A Dundee historian has suggested that a truth and reconciliation commission could be set up locally and nationally to decide the fate of ‘racist’ statues targeted by Black Lives Matter (BLM) protests.
Billy Kenefick, who retired from Dundee University in 2016, said communities across the country needed to “give some serious thought” on how to commemorate the past.
However this needed to be done in a “transparent and public fashion” and he did not see the situation being resolved any time soon.
The toppling of the Edward Colston ‘slave trader’ statue in Bristol last weekend epitomised the urgency of the BLM movement while a “topple the racists” website has since published a list of at least 78 statues “celebrating slavery and racism” it wants torn down.
In Tayside, where industry had historic links to the slave trade, the list includes the Dundee statue of Blairgowrie-born politician and reformer George Kinloch, known as the ‘Radical Laird’, and on Dunmore Hill, overlooking Comrie, the Melville Monument commemorates Henry Dundas – an 18th century politician who obstructed the abolition of the slave trade and advanced the exploitation of the Empire.

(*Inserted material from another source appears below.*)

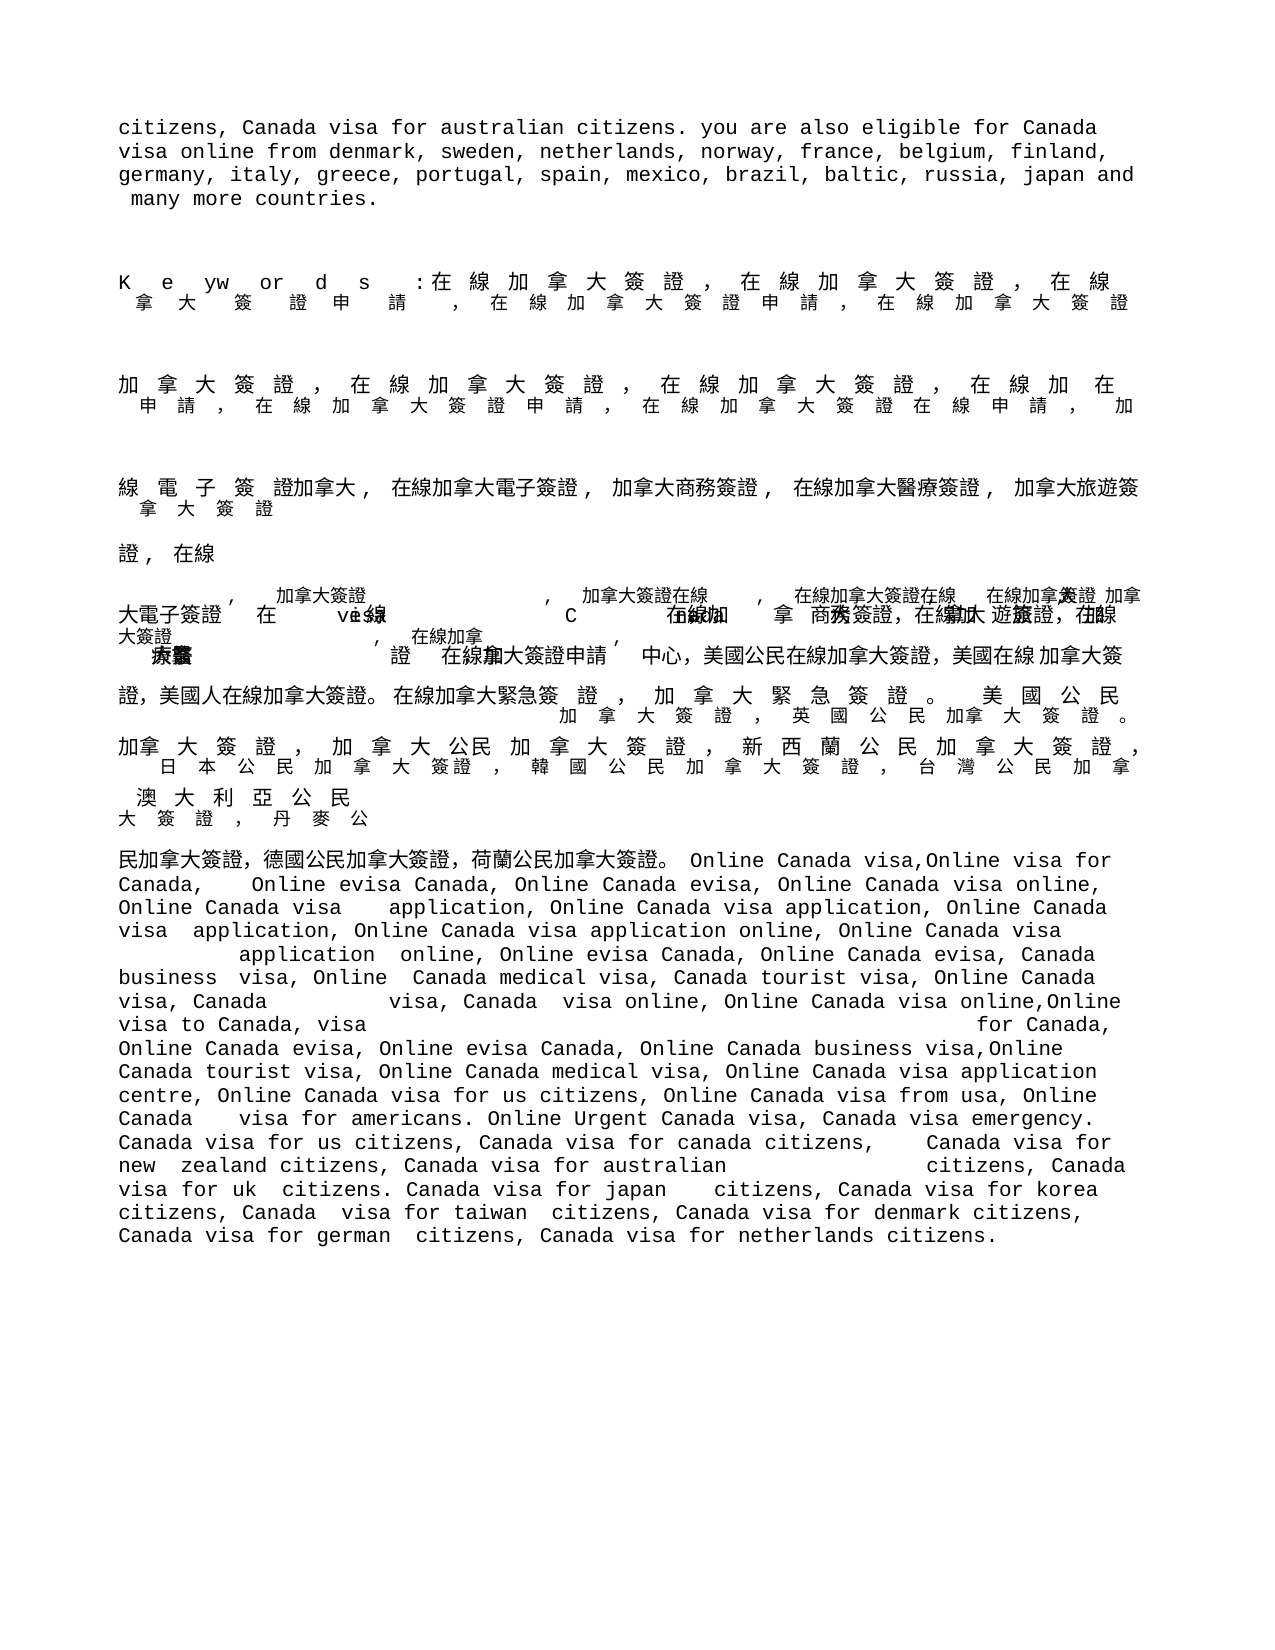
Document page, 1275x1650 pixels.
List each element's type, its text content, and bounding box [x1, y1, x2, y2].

text_box citizens, Canada visa for australian citizens. you are also eligible for Canada visa online from denmark, sweden, netherlands, norway, france, belgium, finland, germany, italy, greece, portugal, spain, mexico, brazil, baltic, russia, japan and many more countries. K拿e大yw簽or證d申s 請:在，線在加線拿加大拿簽大證簽，證在申線請加，拿在大線簽加證拿，大在簽線證加申拿請大，簽在證線，加在拿線大加簽拿證大申簽請證，，在在線線加加拿拿大大簽簽證證在，線在申線請加， 在加線拿電大子簽簽證證加拿大, 在線加拿大電子簽證, 加拿大商務簽證, 在線加拿大醫療簽證, 加拿大旅遊簽證, 在線 大電子簽證, 在加拿大簽證asive線 , C加拿大簽證在線加線在，adana ,拿在線加拿大簽證在線加線在，證簽務商大 ,拿大在線加拿大 簽證線在，證簽遊旅 , 加加拿大簽證簽療醫大拿 ,證在線加拿加線在，拿大簽證申請, 中心，美國公民在線加拿大簽證，美國在線 加拿大簽證，美國人在線加拿大簽證。 在線加拿大緊急簽加證拿，大加簽拿證大，緊英急國簽公證民。加拿美大國簽公證民。加拿日大本簽公證民，加加拿拿大大簽公 證民，加韓拿國大公簽民證加，拿新大西簽蘭證公，民台加灣拿公大民簽加證拿，大澳簽大證利，亞丹公麥民公 民加拿大簽證，德國公民加拿大簽證，荷蘭公民加拿大簽證。 Online Canada visa,Online visa for Canada, Online evisa Canada, Online Canada evisa, Online Canada visa online, Online Canada visa application, Online Canada visa application, Online Canada visa application, Online Canada visa application online, Online Canada visa application online, Online evisa Canada, Online Canada evisa, Canada business visa, Online Canada medical visa, Canada tourist visa, Online Canada visa, Canada visa, Canada visa online, Online Canada visa online,Online visa to Canada, visa for Canada, Online Canada evisa, Online evisa Canada, Online Canada business visa, Online Canada tourist visa, Online Canada medical visa, Online Canada visa application centre, Online Canada visa for us citizens, Online Canada visa from usa, Online Canada visa for americans. Online Urgent Canada visa, Canada visa emergency. Canada visa for us citizens, Canada visa for canada citizens, Canada visa for new zealand citizens, Canada visa for australian citizens, Canada visa for uk citizens. Canada visa for japan citizens, Canada visa for korea citizens, Canada visa for taiwan citizens, Canada visa for denmark citizens, Canada visa for german citizens, Canada visa for netherlands citizens. [97, 112, 1173, 1248]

Dr Kenefick said: “Written history can appear in various forms but it can always be scrutinised and questioned and can generate alternative and sometimes competing narratives as a result.
“Once a statue is erected it is in effect frozen in time and the historical context behind the decision to erect these statues is not always evident.
“But it is still part of our history – our past – even if not always a very acceptable or as time moves welcome by future generations.”
Dr Kenefick said BLM actions had raised fundamental questions such as whether physical commemorations like plaques or street names should remain in public view if a reassessment of their historical importance is suggested.
However, some examples might be easier to resolve than others.
“Removing Confederate Civil War symbols in the United States seems straight forward enough not least when several top US military and other high ranking armed services personnel seem to agree,” he said.
“The Confederate leaders who are honoured in that regard are declared as traitors as they fought against what constituted the United States government and its democracy.
“Likewise Edward Colston’s statue might be viewed likewise in reference to his role on the brutal and inhuman international slave trade.
“But who decides what is erected and when? Baden Powell’s statue in Poole was erected in 2008 I believe. Who thought that this was a good idea to erect this in the first place given his support for the Nazi’s and Adolf Hitler among other perceived character flaws not least his well held imperialist and racist view?
“And consider the situation with the Duke of Sutherland’s Statue near Golspie which towers over the same lands that he helped to clear. For some time it has been threatened with destruction.
“It does bring into sharp relief a problem that lives with us and communities across the country as to what we do with these monuments.
“But it is a conversation and discussion we must have.”